* **Work order**: Wherever the word "thumb" appears in the entries, copy the whole line.
--------------------
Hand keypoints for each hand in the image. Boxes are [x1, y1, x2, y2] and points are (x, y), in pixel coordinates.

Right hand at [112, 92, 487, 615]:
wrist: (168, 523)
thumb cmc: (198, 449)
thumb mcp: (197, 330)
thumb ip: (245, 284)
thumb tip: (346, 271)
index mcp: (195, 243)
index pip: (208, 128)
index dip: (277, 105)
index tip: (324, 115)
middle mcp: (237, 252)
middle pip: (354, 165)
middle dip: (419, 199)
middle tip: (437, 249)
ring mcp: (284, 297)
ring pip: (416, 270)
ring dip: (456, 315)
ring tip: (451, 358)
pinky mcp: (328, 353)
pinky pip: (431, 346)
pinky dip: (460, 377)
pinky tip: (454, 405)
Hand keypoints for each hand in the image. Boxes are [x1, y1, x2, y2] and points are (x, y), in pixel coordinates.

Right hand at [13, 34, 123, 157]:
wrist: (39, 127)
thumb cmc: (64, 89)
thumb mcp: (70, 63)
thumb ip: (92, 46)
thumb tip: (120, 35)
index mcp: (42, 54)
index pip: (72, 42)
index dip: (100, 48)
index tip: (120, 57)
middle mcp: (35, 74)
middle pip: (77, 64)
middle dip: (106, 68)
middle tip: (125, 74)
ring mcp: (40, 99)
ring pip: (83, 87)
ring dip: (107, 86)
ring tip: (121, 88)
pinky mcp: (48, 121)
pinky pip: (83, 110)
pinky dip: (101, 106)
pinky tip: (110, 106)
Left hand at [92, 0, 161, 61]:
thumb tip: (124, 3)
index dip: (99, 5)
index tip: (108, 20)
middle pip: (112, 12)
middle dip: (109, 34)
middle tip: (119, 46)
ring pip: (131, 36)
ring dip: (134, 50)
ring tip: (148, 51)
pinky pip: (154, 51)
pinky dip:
--------------------
* **Output for this task**:
thumb cmc: (198, 449)
thumb mcp: (197, 330)
thumb ip: (245, 284)
thumb tip: (346, 271)
thumb cmc: (64, 89)
thumb mcp: (70, 63)
thumb ip: (92, 46)
thumb tip: (120, 35)
thumb tip: (124, 3)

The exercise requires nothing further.